§ **What you are asked to do**
Please return every line of the records that contains the word "developed".

§ **Listed records**
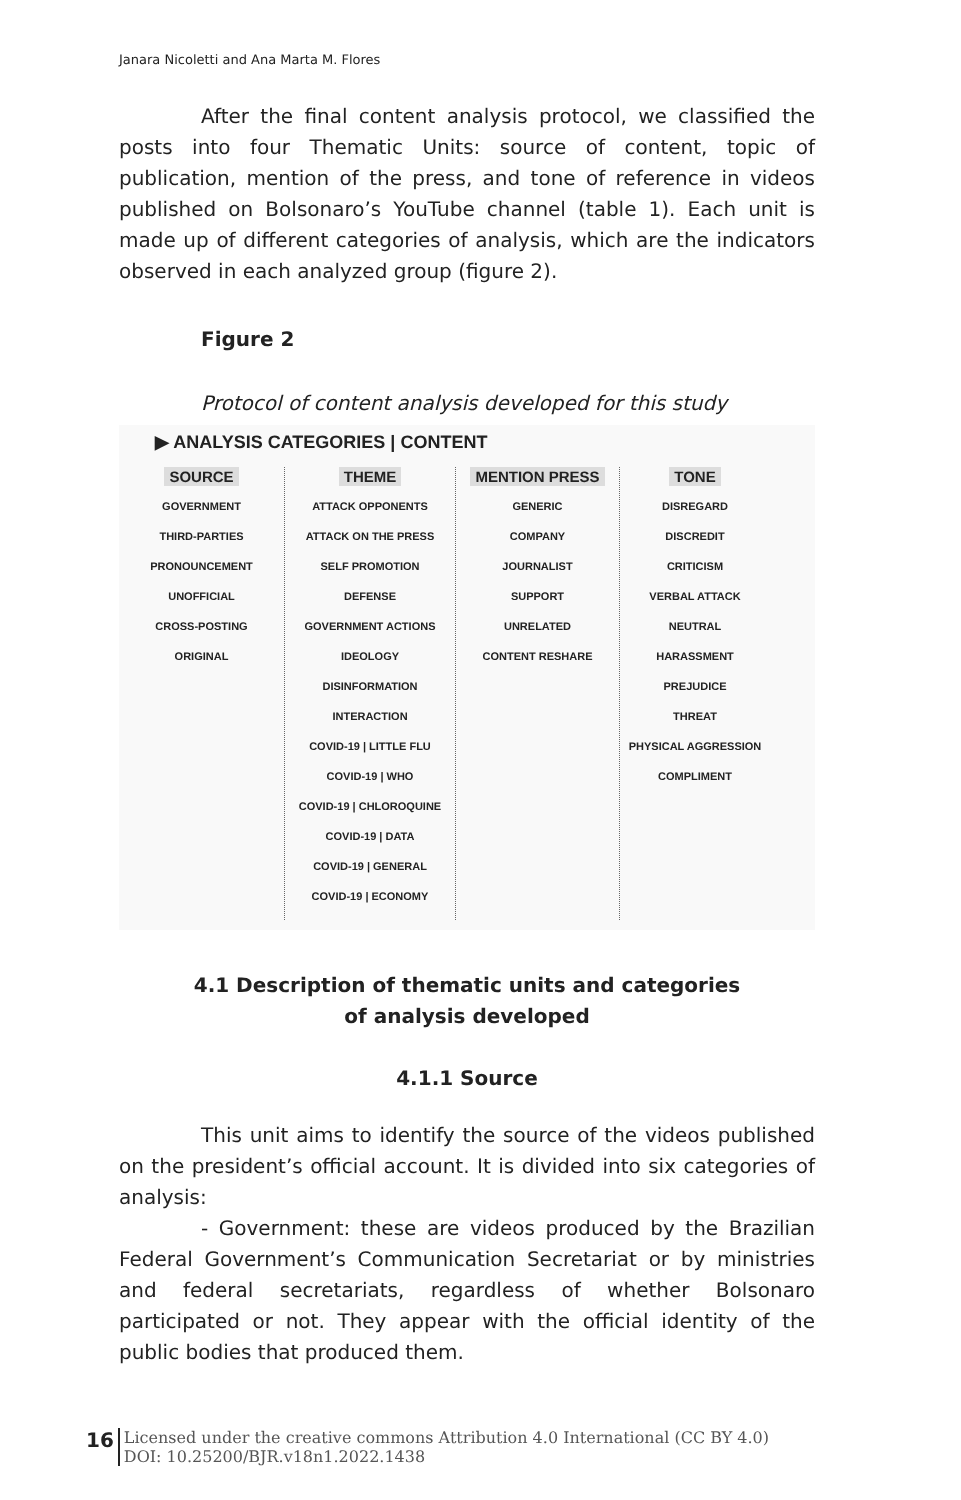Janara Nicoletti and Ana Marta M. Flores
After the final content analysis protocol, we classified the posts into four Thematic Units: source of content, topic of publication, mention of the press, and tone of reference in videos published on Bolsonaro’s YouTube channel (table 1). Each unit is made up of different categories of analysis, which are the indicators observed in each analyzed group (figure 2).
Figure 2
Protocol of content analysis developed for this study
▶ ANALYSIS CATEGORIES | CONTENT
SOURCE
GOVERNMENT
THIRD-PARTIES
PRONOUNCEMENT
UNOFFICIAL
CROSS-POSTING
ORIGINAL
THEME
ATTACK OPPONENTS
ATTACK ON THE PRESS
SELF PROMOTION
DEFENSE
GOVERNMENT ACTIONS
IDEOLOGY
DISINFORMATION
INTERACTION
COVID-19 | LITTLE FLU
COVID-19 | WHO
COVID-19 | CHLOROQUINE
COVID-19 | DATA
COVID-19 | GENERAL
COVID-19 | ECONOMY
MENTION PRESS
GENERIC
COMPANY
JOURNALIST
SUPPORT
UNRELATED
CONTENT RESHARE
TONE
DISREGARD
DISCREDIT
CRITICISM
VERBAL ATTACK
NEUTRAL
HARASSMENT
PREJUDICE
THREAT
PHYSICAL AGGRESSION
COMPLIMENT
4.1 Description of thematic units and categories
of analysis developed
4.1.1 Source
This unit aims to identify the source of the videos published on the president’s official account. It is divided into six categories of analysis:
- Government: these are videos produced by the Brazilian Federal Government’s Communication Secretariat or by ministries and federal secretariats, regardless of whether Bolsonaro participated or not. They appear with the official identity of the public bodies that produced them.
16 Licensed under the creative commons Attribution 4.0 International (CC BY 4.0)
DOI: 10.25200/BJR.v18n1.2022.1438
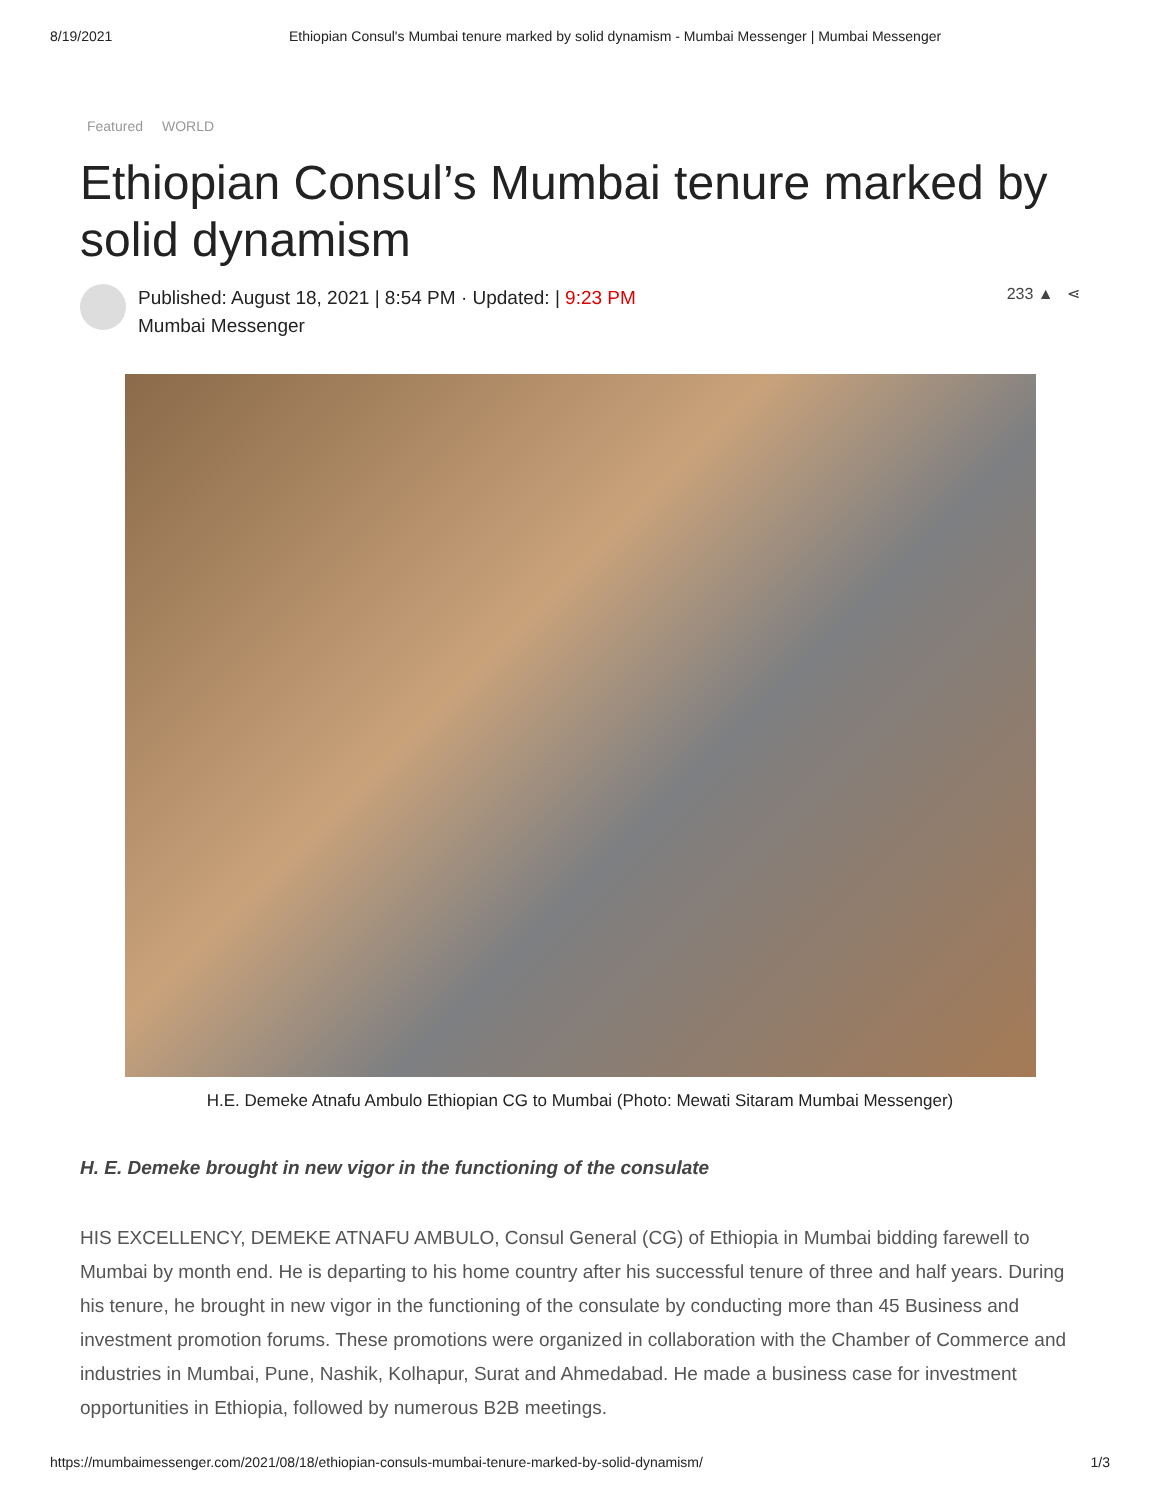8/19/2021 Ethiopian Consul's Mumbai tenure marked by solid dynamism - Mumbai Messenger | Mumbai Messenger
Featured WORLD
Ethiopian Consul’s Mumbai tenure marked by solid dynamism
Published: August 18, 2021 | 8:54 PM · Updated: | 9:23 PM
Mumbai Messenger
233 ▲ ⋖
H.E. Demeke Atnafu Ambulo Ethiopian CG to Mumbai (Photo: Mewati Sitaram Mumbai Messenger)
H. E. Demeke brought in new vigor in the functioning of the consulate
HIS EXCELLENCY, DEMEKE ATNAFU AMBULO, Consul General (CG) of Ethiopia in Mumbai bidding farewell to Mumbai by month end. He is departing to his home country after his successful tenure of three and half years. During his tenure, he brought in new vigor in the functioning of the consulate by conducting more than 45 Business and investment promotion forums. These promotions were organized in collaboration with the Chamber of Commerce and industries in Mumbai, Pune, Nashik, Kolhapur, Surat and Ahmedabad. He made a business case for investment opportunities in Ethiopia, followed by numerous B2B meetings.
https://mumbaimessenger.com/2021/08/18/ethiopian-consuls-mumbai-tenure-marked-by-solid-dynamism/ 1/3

§ **Exercise answer**
Protocol of content analysis developed for this study
of analysis developed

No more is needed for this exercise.